Google is reportedly working on a tablet version of its "Project Tango" computer vision initiative that incorporates multiple advanced imaging sensors into a portable device for real time three-dimensional mapping.
According to The Wall Street Journal, the Internet search giant is furthering research into computer vision technology with a 7-inch tablet kitted out with two rear-facing cameras, infrared depth sensors and highly customized software. Sources claim production of 4,000 prototype units will begin in June.
From the report's description, the small-format slate seems to be an oversized version of the existing prototype Project Tango smartphone released in February by Google's Advanced Technology and Projects division.

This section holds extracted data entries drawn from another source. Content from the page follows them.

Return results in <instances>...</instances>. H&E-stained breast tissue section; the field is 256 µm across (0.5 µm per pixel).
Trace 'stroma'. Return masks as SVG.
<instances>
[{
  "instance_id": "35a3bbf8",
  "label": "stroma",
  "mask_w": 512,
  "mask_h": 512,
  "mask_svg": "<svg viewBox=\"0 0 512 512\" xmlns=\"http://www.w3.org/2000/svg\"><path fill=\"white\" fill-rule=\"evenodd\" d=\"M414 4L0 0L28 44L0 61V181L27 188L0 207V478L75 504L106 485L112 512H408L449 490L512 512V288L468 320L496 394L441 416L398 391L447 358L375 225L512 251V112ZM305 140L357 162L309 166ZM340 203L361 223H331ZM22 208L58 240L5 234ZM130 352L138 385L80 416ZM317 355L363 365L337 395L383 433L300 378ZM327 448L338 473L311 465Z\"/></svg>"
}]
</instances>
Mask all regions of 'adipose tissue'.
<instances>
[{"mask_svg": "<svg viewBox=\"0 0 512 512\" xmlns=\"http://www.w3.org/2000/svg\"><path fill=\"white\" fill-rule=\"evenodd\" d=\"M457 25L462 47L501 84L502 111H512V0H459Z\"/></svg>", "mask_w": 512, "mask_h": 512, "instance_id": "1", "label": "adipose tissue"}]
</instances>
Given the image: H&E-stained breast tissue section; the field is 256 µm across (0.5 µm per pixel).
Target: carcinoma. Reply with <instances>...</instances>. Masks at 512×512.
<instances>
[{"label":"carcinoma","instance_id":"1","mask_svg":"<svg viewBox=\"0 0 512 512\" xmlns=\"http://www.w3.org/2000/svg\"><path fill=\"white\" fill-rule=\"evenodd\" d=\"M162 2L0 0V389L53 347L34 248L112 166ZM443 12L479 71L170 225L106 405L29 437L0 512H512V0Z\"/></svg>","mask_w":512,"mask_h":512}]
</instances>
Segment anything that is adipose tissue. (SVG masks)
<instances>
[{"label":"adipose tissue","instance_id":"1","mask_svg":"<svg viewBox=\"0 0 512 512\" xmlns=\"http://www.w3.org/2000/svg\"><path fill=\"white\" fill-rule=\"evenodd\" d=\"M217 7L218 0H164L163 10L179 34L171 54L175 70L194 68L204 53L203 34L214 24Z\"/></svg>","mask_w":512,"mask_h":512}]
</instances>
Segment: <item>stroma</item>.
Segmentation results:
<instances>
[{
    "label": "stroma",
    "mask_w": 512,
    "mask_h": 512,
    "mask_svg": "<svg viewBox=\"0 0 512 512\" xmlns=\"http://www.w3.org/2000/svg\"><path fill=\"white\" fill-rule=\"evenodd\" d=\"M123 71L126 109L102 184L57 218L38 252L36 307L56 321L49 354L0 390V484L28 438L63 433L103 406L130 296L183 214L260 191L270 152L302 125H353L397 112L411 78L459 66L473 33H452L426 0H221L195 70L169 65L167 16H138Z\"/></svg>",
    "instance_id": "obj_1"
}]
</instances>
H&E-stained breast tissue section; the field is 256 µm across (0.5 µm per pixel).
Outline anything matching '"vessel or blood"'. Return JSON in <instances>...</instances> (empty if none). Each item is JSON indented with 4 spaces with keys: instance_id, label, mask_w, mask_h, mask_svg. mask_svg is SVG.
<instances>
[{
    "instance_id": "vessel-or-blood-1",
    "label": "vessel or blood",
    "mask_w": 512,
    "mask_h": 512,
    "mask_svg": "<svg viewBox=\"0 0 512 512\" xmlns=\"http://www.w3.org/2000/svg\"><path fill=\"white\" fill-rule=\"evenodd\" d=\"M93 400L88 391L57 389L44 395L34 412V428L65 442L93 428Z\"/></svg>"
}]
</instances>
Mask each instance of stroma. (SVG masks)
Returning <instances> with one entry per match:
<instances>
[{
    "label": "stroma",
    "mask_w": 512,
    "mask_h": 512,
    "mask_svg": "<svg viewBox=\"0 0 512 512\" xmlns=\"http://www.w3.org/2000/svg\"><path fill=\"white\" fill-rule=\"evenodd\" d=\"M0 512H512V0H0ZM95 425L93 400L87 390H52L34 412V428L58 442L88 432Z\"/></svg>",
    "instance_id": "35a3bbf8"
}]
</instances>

The tablet appears to have the same or similar imaging hardware as the smartphone version, which features a regular camera mounted near the top of the handset, a motion-sensing camera positioned opposite and integrated depth sensors mounted between the two. It is unknown what type of CPU will power the tablet, but the phone boasts two "computer vision" processors and assorted positioning sensors for calculating movement in three-dimensions.
Google's Project Tango webpage notes the sensor suite "allow[s] the phone to make over a quarter million 3D measurements every second updating its position and orientation in real-time combining that data into a single 3D model of the space around you."
Applications of the tech could range from navigation aids for visually impaired users to immersive augmented reality games.
Developers already have their hands on the phone and WSJ reports the company plans to release the tablet to select testers prior to Google I/O, which begins on June 25.